Why the Exception? Don’t You Need To Pedal?

Assisted bicycles are given a special classification because of two reasons. The first is that they are built to simulate the speeds and methods of operation of a traditional bicycle, which means it makes more sense to regulate them as one. The second is because their engine size is limited to a single horsepower, making it even less powerful than many riding lawnmowers and other small engine vehicles that go unregulated. Electric bikes for adults fall into one of three well-recognized classes. Multiple states have adopted this classification, enough that the other states’ electric bike cultures are adopting their terminology even without a legislative backing.

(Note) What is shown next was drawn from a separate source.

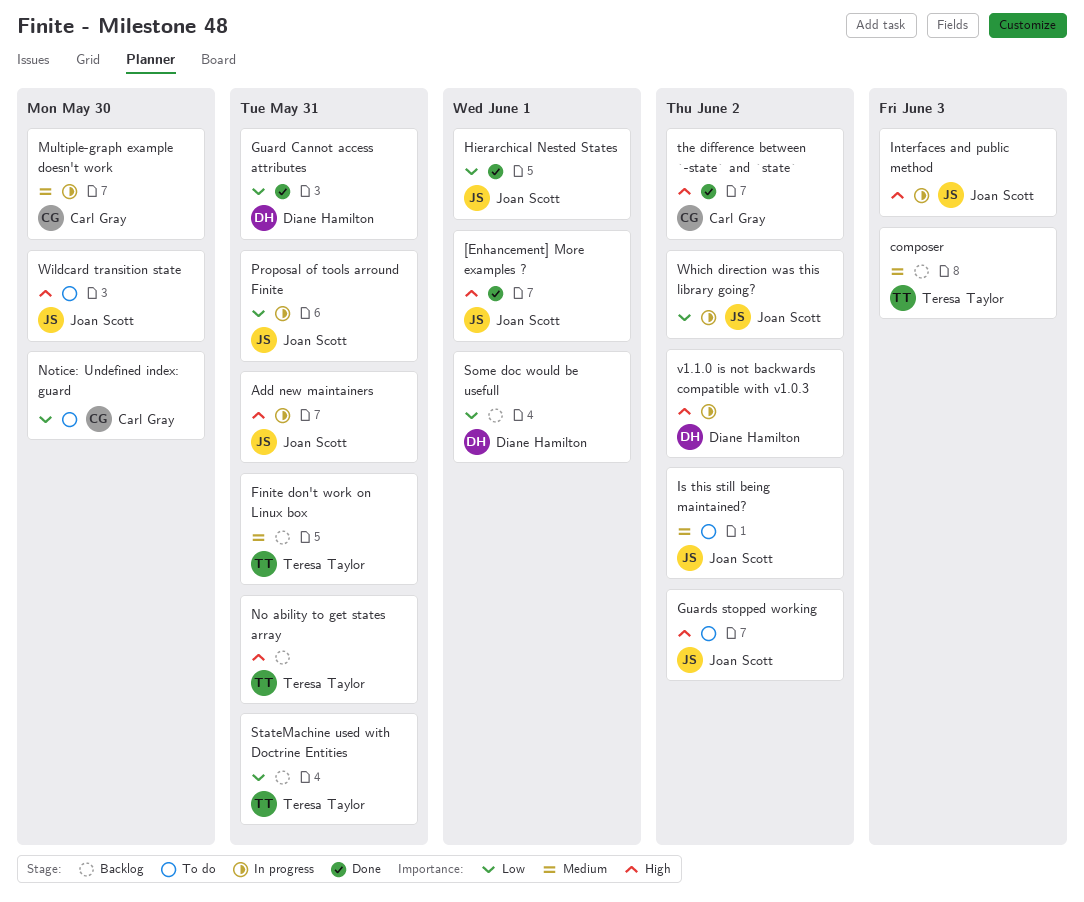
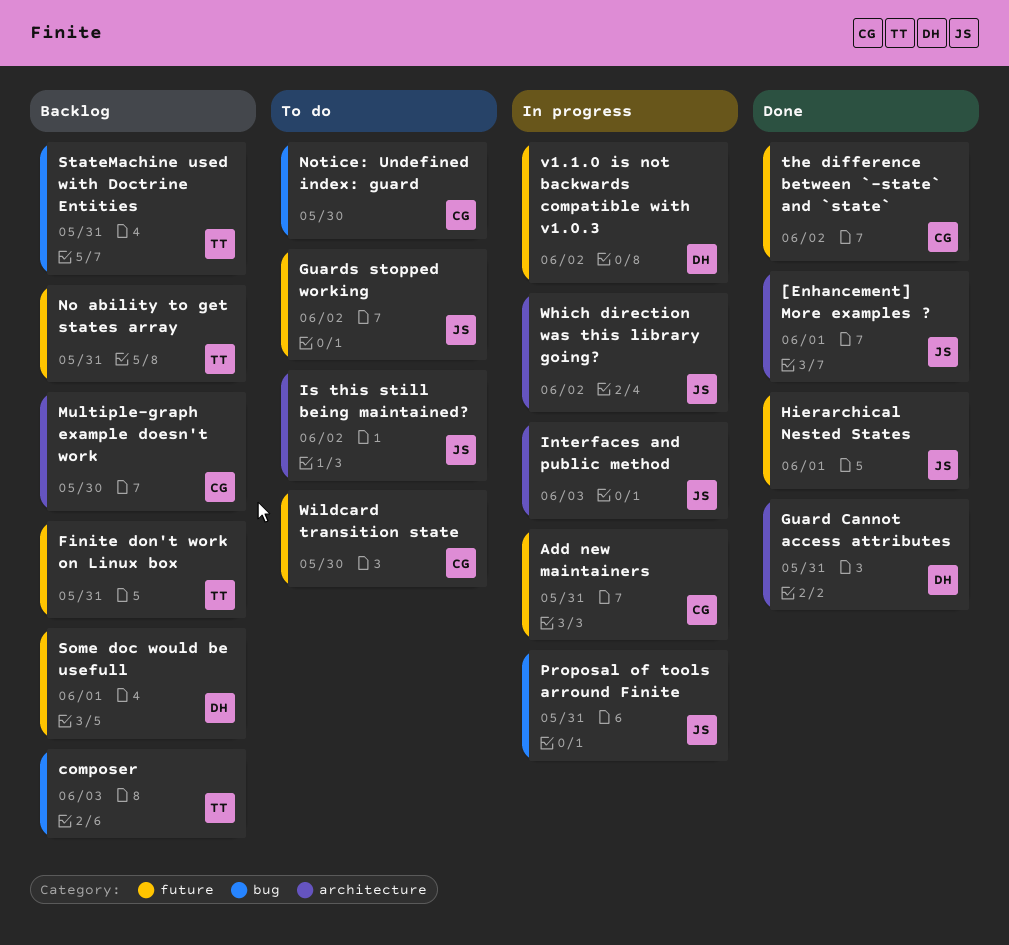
Add new maintainers, owner: Joan Scott -> Carl Gray
Multiple-graph example doesn't work, status: In progress -> Backlog
Wildcard transition state, owner: Joan Scott -> Carl Gray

  • Class 1 motors only assist while the rider is pedaling and stop assisting when the bike reaches 20 mph
  • Class 2 ebike motors assist whether or not the rider is pedaling, but stop assisting when the bike reaches 20 mph
  • Class 3 mechanisms only work while the rider is pedaling and cut off assist at 28 mph

The use of these classes makes regulation easy, because trails and shared paths can easily be regulated to the appropriate classes of assistance. Since two of the forms of electric assist require pedaling, this naturally leads new riders to ask whether their pedaling style needs to change and how the assist will affect them.

Relax Your Technique

The nice thing about most womens electric bike models? You don’t need to pedal hard, you hardly need to pedal. While this might disappoint hardcore exercise enthusiasts, that’s not what the ebike is for. Instead, it provides the extra boost you usually would need to put serious power into your pedaling to get. That means hills are easy, you can pace yourself to pedal for comfort and fun without worry, and you won’t break a sweat unless you choose to. It’s ideal for a wide range of applications you just can’t use a traditional bike for.

  • Commuting with ease
  • Support for riders in physical rehab
  • Partially disabled riders
  • Lowering strain on long rides
  • Building endurance at your own pace

So what’s the best electric bike for women? That depends on what you’re looking for. If you’re wanting to go off-road with the kind of power that will push you through rugged trails, you need a class 3 motor. If you’re looking for a commuter ride, then you can choose either lower speed class if they’re both allowed in your municipality. As with any new vehicle investment, it’s important to understand the rules before you take it out on the road… or the trail.